Exercise objective:
For this exercise, transcribe all the entries exactly as given and omit the images.

Records shown: Begin

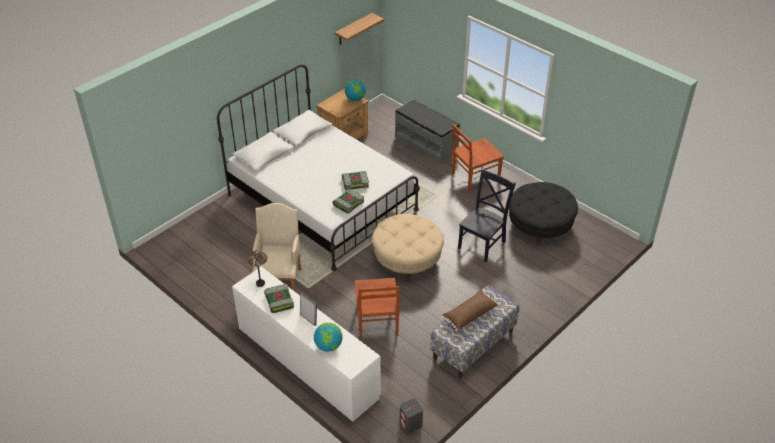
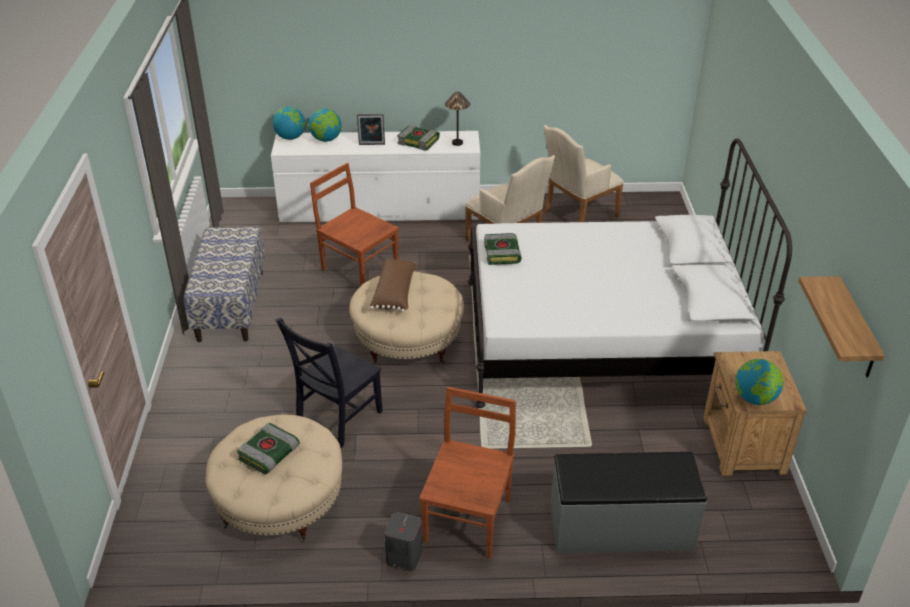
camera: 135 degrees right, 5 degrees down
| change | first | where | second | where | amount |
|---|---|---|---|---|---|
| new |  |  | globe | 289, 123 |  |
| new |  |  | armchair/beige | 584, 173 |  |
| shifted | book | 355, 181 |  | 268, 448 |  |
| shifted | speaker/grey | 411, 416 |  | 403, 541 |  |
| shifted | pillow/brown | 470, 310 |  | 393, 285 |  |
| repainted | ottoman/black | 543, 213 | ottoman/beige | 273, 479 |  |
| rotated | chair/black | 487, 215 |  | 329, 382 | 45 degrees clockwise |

Records shown: End

Exercise answer:
camera: 135 degrees right, 5 degrees down
| change | first | where | second | where | amount |
|---|---|---|---|---|---|
| new |  |  | globe | 289, 123 |  |
| new |  |  | armchair/beige | 584, 173 |  |
| shifted | book | 355, 181 |  | 268, 448 |  |
| shifted | speaker/grey | 411, 416 |  | 403, 541 |  |
| shifted | pillow/brown | 470, 310 |  | 393, 285 |  |
| repainted | ottoman/black | 543, 213 | ottoman/beige | 273, 479 |  |
| rotated | chair/black | 487, 215 |  | 329, 382 | 45 degrees clockwise |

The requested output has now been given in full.